By Sam Amick
June 15, 2012

SACRAMENTO, Calif. -- The idea, of course, is for NBA teams to get a look at the draft prospect.

But it's important for the player himself to be able to see during a workout, and so it was that UConn center Andre Drummond had to stop showcasing his skills for the Kings on Thursday when his vision became a bit of an issue. There was a 10-minute search for the contact lenses that fell out, after which he went back to being the tantalizing talent that has so many teams both confused and intrigued about what to do with him.

Drummond is a mystery man in this draft class. NBA executives wonder about how imposing he can become given that the 18-year-old center stands 6-11¾ in shoes and has a 7-6¼ wingspan. The immediate data, however, aren't nearly as impressive.

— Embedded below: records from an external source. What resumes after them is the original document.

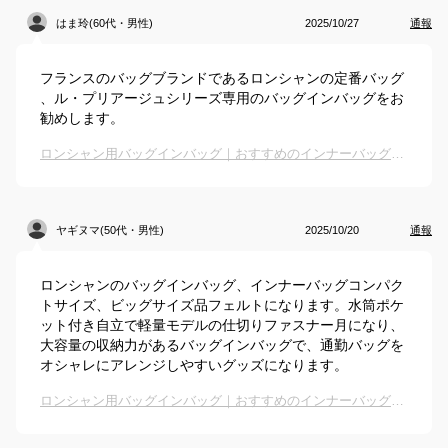
はま玲(60代・男性)
2025/10/27
通報
フランスのバッグブランドであるロンシャンの定番バッグ
、ル・プリアージュシリーズ専用のバッグインバッグをお
勧めします。
ロンシャン用バッグインバッグ｜おすすめのインナーバッグは？
ヤギヌマ(50代・男性)
2025/10/20
通報
ロンシャンのバッグインバッグ、インナーバッグコンパク
トサイズ、ビッグサイズ品フェルトになります。水筒ポケ
ット付き自立で軽量モデルの仕切りファスナー月になり、
大容量の収納力があるバッグインバッグで、通勤バッグを
オシャレにアレンジしやすいグッズになります。
ロンシャン用バッグインバッグ｜おすすめのインナーバッグは？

Drummond was a disappointment in his one season with the Huskies after arriving as the No. 2 recruit in the country. He averaged just 10 points, 7.6 rebounds, 2.7 blocks and 28.4 minutes while shooting 53.8 percent from the field and a woeful 29.5 percent from the free throw line. He capped an up-and-down season by scoring two points and grabbing three rebounds as UConn's title defense ended with a loss to Iowa State in the first round of the NCAA tournament.

But even in that poor performance Drummond's shot-blocking ability was on display (he had four), and that kind of presence may be what the Kings -- and a number of other teams picking in the top 10 of the June 28 draft -- are looking for. It's one of the calling cards of this draft, with Kentucky power forward and consensus No. 1 pick Anthony Davis playing the lead role and players like North Carolina power forward John Henson (2.9 blocks last season) also being considered near the top of the first round in large part because of defensive prowess.

There was clearly a focus on that skill in Drummond's workout with the Kings, who have the fifth pick. He ran through shot-blocking drills in which members of the coaching staff lobbed high-arching shots from all areas of the floor that Drummond swatted away. His motor and ability to be a consistent contributor are seriously in question, but Drummond remains unlikely to fall out of the top 10. He said he'll work out in Portland (Nos. 6 and 11 picks) on Friday, then head to Cleveland (No. 4), Washington (No. 3) and Charlotte (No. 2).

While Drummond's size means his defensive impact will likely always be there, he's trying to convince teams he's growing as a scorer as well.

"I've worked hard on my offensive game the past couple of months, and I'm still working on it to this day," he said. "I've definitely built a back-to-the-basket game. My face-up game is a whole lot better. My jump shot is a whole lot better, I'm shooting better free throws and I'm just trying to become a well-rounded player."

• North Carolina small forward Harrison Barnes and Florida shooting guard Bradley Beal will face off in a workout for the Cavaliers on Saturday, according to sources. Cleveland is known to have interest in both players with the No. 4 pick, though Barnes and Beal now appear to be possibilities for Charlotte at No. 2 as well, along with Kentucky small forward Michael Kidd-Gilchrist and Kansas power forward Thomas Robinson.

A source said that Robinson, who worked out in Washington (No. 3) on Wednesday, will work out for the Bobcats next Friday. Beal worked out for the Wizards on Thursday, and he is agreeing to work out for only the top four teams. Kidd-Gilchrist is scheduled to work out for Washington on Friday.

• UConn shooting guard Jeremy Lamb remains in the running as a top-10 pick, but his workout with Toronto (No. 8) on Thursday hardly helped his case. Sources said Lamb turned his ankle minutes into the session, and he was expected to cancel a scheduled workout with Portland (Nos. 6 and 11) for Friday. Though the injury is not considered serious, the predraft workout phase is obviously not a good time to be dealing with a weak ankle.

• When it was reported that a lottery team had promised to draft Duke shooting guard Austin Rivers, many suspected that it came from New Orleans with its No. 10 pick. His father, Celtics coach Doc Rivers, and Hornets coach Monty Williams are close friends, and Austin is just the sort of young, confident talent that New Orleans could use during its rebuilding process. But a source with knowledge of the situation insisted that the Hornets have not promised Rivers.